▸ Goal of the exercise: Exactly retype the lines from the top of the data through the line containing "B. Eligibiliy Requirements", leaving out every picture.

▸ Exercise inputs:
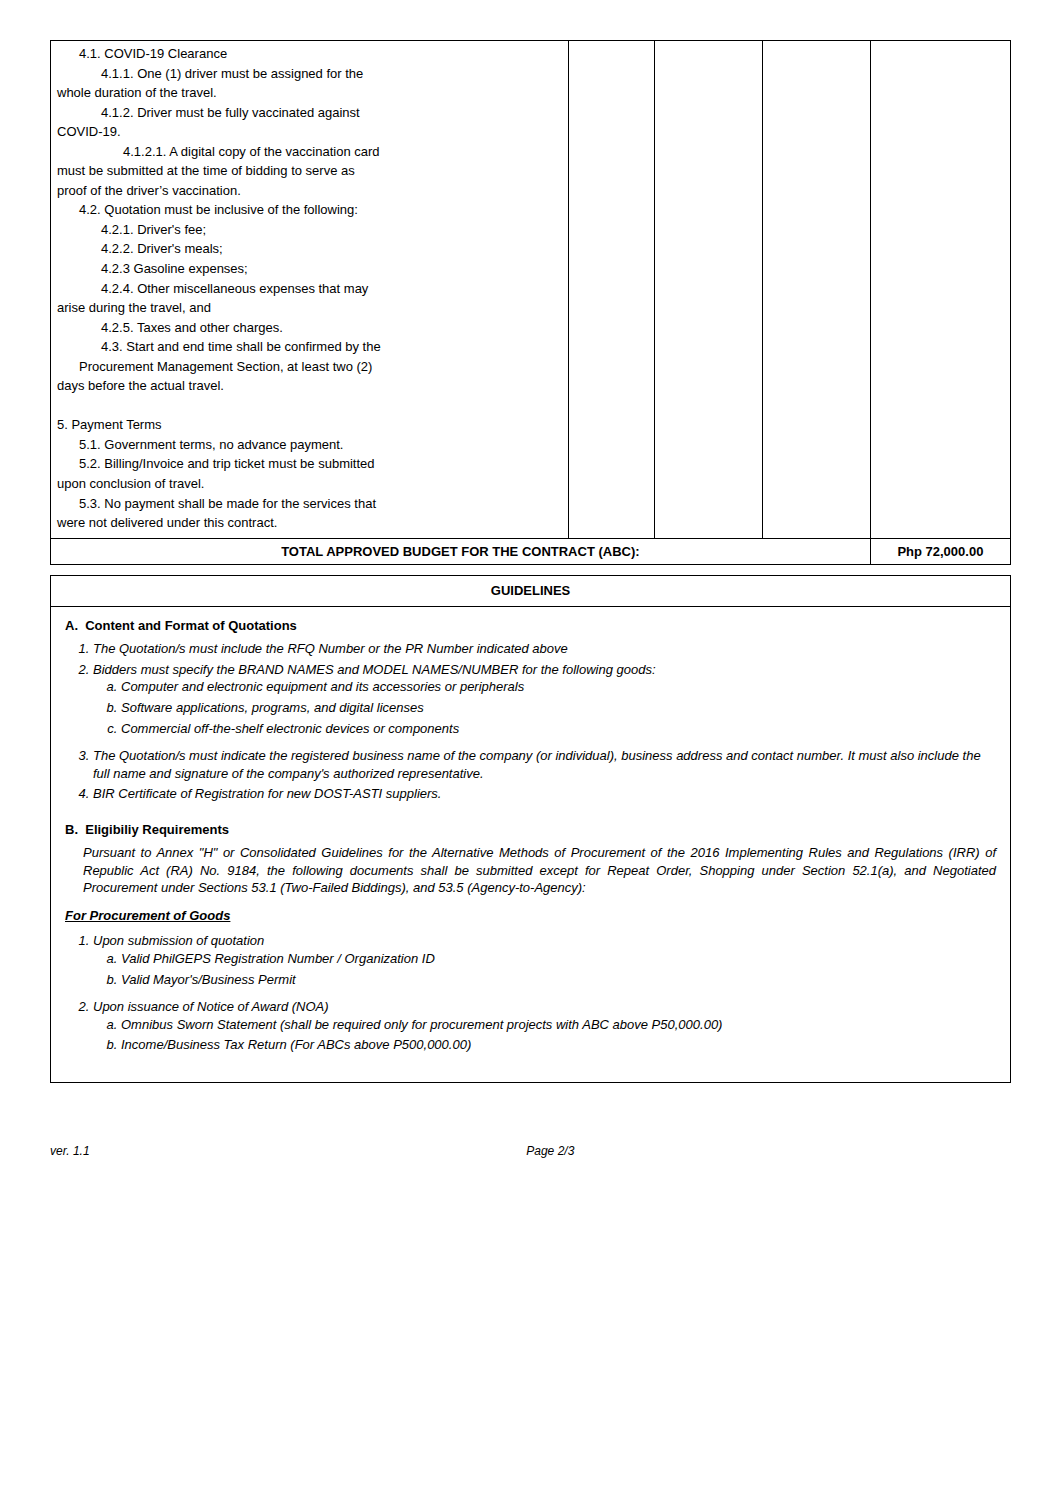| 4.1. COVID-19 Clearance 4.1.1. One (1) driver must be assigned for the whole duration of the travel. 4.1.2. Driver must be fully vaccinated against COVID-19. 4.1.2.1. A digital copy of the vaccination card must be submitted at the time of bidding to serve as proof of the driver’s vaccination. 4.2. Quotation must be inclusive of the following: 4.2.1. Driver's fee; 4.2.2. Driver's meals; 4.2.3 Gasoline expenses; 4.2.4. Other miscellaneous expenses that may arise during the travel, and 4.2.5. Taxes and other charges. 4.3. Start and end time shall be confirmed by the Procurement Management Section, at least two (2) days before the actual travel. 5. Payment Terms 5.1. Government terms, no advance payment. 5.2. Billing/Invoice and trip ticket must be submitted upon conclusion of travel. 5.3. No payment shall be made for the services that were not delivered under this contract. | | | | |
| TOTAL APPROVED BUDGET FOR THE CONTRACT (ABC): | Php 72,000.00 |
GUIDELINES
A. Content and Format of Quotations
The Quotation/s must include the RFQ Number or the PR Number indicated above
Bidders must specify the BRAND NAMES and MODEL NAMES/NUMBER for the following goods:
Computer and electronic equipment and its accessories or peripherals
Software applications, programs, and digital licenses
Commercial off-the-shelf electronic devices or components
The Quotation/s must indicate the registered business name of the company (or individual), business address and contact number. It must also include the full name and signature of the company's authorized representative.
BIR Certificate of Registration for new DOST-ASTI suppliers.
B. Eligibiliy Requirements
Pursuant to Annex "H" or Consolidated Guidelines for the Alternative Methods of Procurement of the 2016 Implementing Rules and Regulations (IRR) of Republic Act (RA) No. 9184, the following documents shall be submitted except for Repeat Order, Shopping under Section 52.1(a), and Negotiated Procurement under Sections 53.1 (Two-Failed Biddings), and 53.5 (Agency-to-Agency):
For Procurement of Goods
Upon submission of quotation
Valid PhilGEPS Registration Number / Organization ID
Valid Mayor's/Business Permit
Upon issuance of Notice of Award (NOA)
Omnibus Sworn Statement (shall be required only for procurement projects with ABC above P50,000.00)
Income/Business Tax Return (For ABCs above P500,000.00)
ver. 1.1
Page 2/3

▸ Reply:
| 4.1. COVID-19 Clearance 4.1.1. One (1) driver must be assigned for the whole duration of the travel. 4.1.2. Driver must be fully vaccinated against COVID-19. 4.1.2.1. A digital copy of the vaccination card must be submitted at the time of bidding to serve as proof of the driver’s vaccination. 4.2. Quotation must be inclusive of the following: 4.2.1. Driver's fee; 4.2.2. Driver's meals; 4.2.3 Gasoline expenses; 4.2.4. Other miscellaneous expenses that may arise during the travel, and 4.2.5. Taxes and other charges. 4.3. Start and end time shall be confirmed by the Procurement Management Section, at least two (2) days before the actual travel. 5. Payment Terms 5.1. Government terms, no advance payment. 5.2. Billing/Invoice and trip ticket must be submitted upon conclusion of travel. 5.3. No payment shall be made for the services that were not delivered under this contract. | | | | |
| TOTAL APPROVED BUDGET FOR THE CONTRACT (ABC): | Php 72,000.00 |
GUIDELINES
A. Content and Format of Quotations
The Quotation/s must include the RFQ Number or the PR Number indicated above
Bidders must specify the BRAND NAMES and MODEL NAMES/NUMBER for the following goods:
Computer and electronic equipment and its accessories or peripherals
Software applications, programs, and digital licenses
Commercial off-the-shelf electronic devices or components
The Quotation/s must indicate the registered business name of the company (or individual), business address and contact number. It must also include the full name and signature of the company's authorized representative.
BIR Certificate of Registration for new DOST-ASTI suppliers.
B. Eligibiliy Requirements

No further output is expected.